RAW RECORDS ▸
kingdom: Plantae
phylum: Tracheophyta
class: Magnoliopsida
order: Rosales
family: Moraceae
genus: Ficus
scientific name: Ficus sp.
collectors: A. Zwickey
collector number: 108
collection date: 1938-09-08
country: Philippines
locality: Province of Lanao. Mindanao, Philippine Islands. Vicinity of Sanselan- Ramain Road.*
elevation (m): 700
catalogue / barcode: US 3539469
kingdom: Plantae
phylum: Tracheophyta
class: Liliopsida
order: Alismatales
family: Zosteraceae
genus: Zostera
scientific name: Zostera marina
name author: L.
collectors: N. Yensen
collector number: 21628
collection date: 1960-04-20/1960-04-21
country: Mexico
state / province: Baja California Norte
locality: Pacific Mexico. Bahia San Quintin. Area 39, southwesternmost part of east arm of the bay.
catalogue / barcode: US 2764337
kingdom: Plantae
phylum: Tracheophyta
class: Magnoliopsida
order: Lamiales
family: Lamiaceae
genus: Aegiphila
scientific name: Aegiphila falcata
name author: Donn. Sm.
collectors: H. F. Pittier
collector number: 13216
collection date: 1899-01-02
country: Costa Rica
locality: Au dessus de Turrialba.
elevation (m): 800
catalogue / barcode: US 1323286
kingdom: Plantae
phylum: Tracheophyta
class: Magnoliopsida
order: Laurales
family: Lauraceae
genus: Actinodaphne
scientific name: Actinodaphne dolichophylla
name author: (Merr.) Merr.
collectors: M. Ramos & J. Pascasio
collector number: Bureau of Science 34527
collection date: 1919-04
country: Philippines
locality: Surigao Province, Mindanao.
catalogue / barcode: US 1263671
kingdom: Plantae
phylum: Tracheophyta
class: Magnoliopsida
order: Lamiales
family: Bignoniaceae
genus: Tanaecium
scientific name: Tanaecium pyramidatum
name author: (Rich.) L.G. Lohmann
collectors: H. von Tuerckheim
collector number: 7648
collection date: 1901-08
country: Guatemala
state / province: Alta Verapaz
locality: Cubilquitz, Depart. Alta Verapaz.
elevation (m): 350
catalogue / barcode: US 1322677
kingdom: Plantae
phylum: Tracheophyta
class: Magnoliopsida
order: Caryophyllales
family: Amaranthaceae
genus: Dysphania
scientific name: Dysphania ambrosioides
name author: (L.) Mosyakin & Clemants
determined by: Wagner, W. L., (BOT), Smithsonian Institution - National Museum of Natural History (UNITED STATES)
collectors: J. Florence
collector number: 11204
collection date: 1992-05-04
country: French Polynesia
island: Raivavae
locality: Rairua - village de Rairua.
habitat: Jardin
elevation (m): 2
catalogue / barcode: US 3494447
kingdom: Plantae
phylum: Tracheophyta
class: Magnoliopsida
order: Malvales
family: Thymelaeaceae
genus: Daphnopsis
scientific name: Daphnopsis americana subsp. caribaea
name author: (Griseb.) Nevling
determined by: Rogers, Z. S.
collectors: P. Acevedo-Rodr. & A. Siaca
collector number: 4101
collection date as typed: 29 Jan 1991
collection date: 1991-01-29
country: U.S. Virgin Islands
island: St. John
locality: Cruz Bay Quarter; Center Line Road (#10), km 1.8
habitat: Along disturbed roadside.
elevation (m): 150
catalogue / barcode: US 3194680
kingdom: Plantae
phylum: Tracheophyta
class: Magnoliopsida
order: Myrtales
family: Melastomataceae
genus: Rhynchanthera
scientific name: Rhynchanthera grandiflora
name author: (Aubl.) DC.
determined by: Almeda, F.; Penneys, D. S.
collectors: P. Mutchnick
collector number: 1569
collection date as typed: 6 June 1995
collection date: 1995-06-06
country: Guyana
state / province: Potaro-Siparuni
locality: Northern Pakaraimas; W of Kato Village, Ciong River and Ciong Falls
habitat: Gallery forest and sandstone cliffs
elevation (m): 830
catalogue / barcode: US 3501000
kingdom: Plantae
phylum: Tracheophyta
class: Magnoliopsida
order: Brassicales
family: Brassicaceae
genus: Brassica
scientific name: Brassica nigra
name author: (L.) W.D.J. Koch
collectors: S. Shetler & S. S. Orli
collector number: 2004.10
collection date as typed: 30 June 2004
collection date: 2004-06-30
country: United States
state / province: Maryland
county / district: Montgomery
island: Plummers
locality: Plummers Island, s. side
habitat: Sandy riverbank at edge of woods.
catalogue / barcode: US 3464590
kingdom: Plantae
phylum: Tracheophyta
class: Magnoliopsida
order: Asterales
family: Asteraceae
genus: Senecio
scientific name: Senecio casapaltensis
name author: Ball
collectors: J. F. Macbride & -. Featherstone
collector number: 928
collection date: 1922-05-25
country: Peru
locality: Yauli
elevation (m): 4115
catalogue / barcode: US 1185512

YOUR INSTRUCTIONS ▸ Rewrite all the lines above as a numbered list, omitting any blank lines.

SOLUTION ▸
1. kingdom: Plantae
2. phylum: Tracheophyta
3. class: Magnoliopsida
4. order: Rosales
5. family: Moraceae
6. genus: Ficus
7. scientific name: Ficus sp.
8. collectors: A. Zwickey
9. collector number: 108
10. collection date: 1938-09-08
11. country: Philippines
12. locality: Province of Lanao. Mindanao, Philippine Islands. Vicinity of Sanselan- Ramain Road.*
13. elevation (m): 700
14. catalogue / barcode: US 3539469
15. kingdom: Plantae
16. phylum: Tracheophyta
17. class: Liliopsida
18. order: Alismatales
19. family: Zosteraceae
20. genus: Zostera
21. scientific name: Zostera marina
22. name author: L.
23. collectors: N. Yensen
24. collector number: 21628
25. collection date: 1960-04-20/1960-04-21
26. country: Mexico
27. state / province: Baja California Norte
28. locality: Pacific Mexico. Bahia San Quintin. Area 39, southwesternmost part of east arm of the bay.
29. catalogue / barcode: US 2764337
30. kingdom: Plantae
31. phylum: Tracheophyta
32. class: Magnoliopsida
33. order: Lamiales
34. family: Lamiaceae
35. genus: Aegiphila
36. scientific name: Aegiphila falcata
37. name author: Donn. Sm.
38. collectors: H. F. Pittier
39. collector number: 13216
40. collection date: 1899-01-02
41. country: Costa Rica
42. locality: Au dessus de Turrialba.
43. elevation (m): 800
44. catalogue / barcode: US 1323286
45. kingdom: Plantae
46. phylum: Tracheophyta
47. class: Magnoliopsida
48. order: Laurales
49. family: Lauraceae
50. genus: Actinodaphne
51. scientific name: Actinodaphne dolichophylla
52. name author: (Merr.) Merr.
53. collectors: M. Ramos & J. Pascasio
54. collector number: Bureau of Science 34527
55. collection date: 1919-04
56. country: Philippines
57. locality: Surigao Province, Mindanao.
58. catalogue / barcode: US 1263671
59. kingdom: Plantae
60. phylum: Tracheophyta
61. class: Magnoliopsida
62. order: Lamiales
63. family: Bignoniaceae
64. genus: Tanaecium
65. scientific name: Tanaecium pyramidatum
66. name author: (Rich.) L.G. Lohmann
67. collectors: H. von Tuerckheim
68. collector number: 7648
69. collection date: 1901-08
70. country: Guatemala
71. state / province: Alta Verapaz
72. locality: Cubilquitz, Depart. Alta Verapaz.
73. elevation (m): 350
74. catalogue / barcode: US 1322677
75. kingdom: Plantae
76. phylum: Tracheophyta
77. class: Magnoliopsida
78. order: Caryophyllales
79. family: Amaranthaceae
80. genus: Dysphania
81. scientific name: Dysphania ambrosioides
82. name author: (L.) Mosyakin & Clemants
83. determined by: Wagner, W. L., (BOT), Smithsonian Institution - National Museum of Natural History (UNITED STATES)
84. collectors: J. Florence
85. collector number: 11204
86. collection date: 1992-05-04
87. country: French Polynesia
88. island: Raivavae
89. locality: Rairua - village de Rairua.
90. habitat: Jardin
91. elevation (m): 2
92. catalogue / barcode: US 3494447
93. kingdom: Plantae
94. phylum: Tracheophyta
95. class: Magnoliopsida
96. order: Malvales
97. family: Thymelaeaceae
98. genus: Daphnopsis
99. scientific name: Daphnopsis americana subsp. caribaea
100. name author: (Griseb.) Nevling
101. determined by: Rogers, Z. S.
102. collectors: P. Acevedo-Rodr. & A. Siaca
103. collector number: 4101
104. collection date as typed: 29 Jan 1991
105. collection date: 1991-01-29
106. country: U.S. Virgin Islands
107. island: St. John
108. locality: Cruz Bay Quarter; Center Line Road (#10), km 1.8
109. habitat: Along disturbed roadside.
110. elevation (m): 150
111. catalogue / barcode: US 3194680
112. kingdom: Plantae
113. phylum: Tracheophyta
114. class: Magnoliopsida
115. order: Myrtales
116. family: Melastomataceae
117. genus: Rhynchanthera
118. scientific name: Rhynchanthera grandiflora
119. name author: (Aubl.) DC.
120. determined by: Almeda, F.; Penneys, D. S.
121. collectors: P. Mutchnick
122. collector number: 1569
123. collection date as typed: 6 June 1995
124. collection date: 1995-06-06
125. country: Guyana
126. state / province: Potaro-Siparuni
127. locality: Northern Pakaraimas; W of Kato Village, Ciong River and Ciong Falls
128. habitat: Gallery forest and sandstone cliffs
129. elevation (m): 830
130. catalogue / barcode: US 3501000
131. kingdom: Plantae
132. phylum: Tracheophyta
133. class: Magnoliopsida
134. order: Brassicales
135. family: Brassicaceae
136. genus: Brassica
137. scientific name: Brassica nigra
138. name author: (L.) W.D.J. Koch
139. collectors: S. Shetler & S. S. Orli
140. collector number: 2004.10
141. collection date as typed: 30 June 2004
142. collection date: 2004-06-30
143. country: United States
144. state / province: Maryland
145. county / district: Montgomery
146. island: Plummers
147. locality: Plummers Island, s. side
148. habitat: Sandy riverbank at edge of woods.
149. catalogue / barcode: US 3464590
150. kingdom: Plantae
151. phylum: Tracheophyta
152. class: Magnoliopsida
153. order: Asterales
154. family: Asteraceae
155. genus: Senecio
156. scientific name: Senecio casapaltensis
157. name author: Ball
158. collectors: J. F. Macbride & -. Featherstone
159. collector number: 928
160. collection date: 1922-05-25
161. country: Peru
162. locality: Yauli
163. elevation (m): 4115
164. catalogue / barcode: US 1185512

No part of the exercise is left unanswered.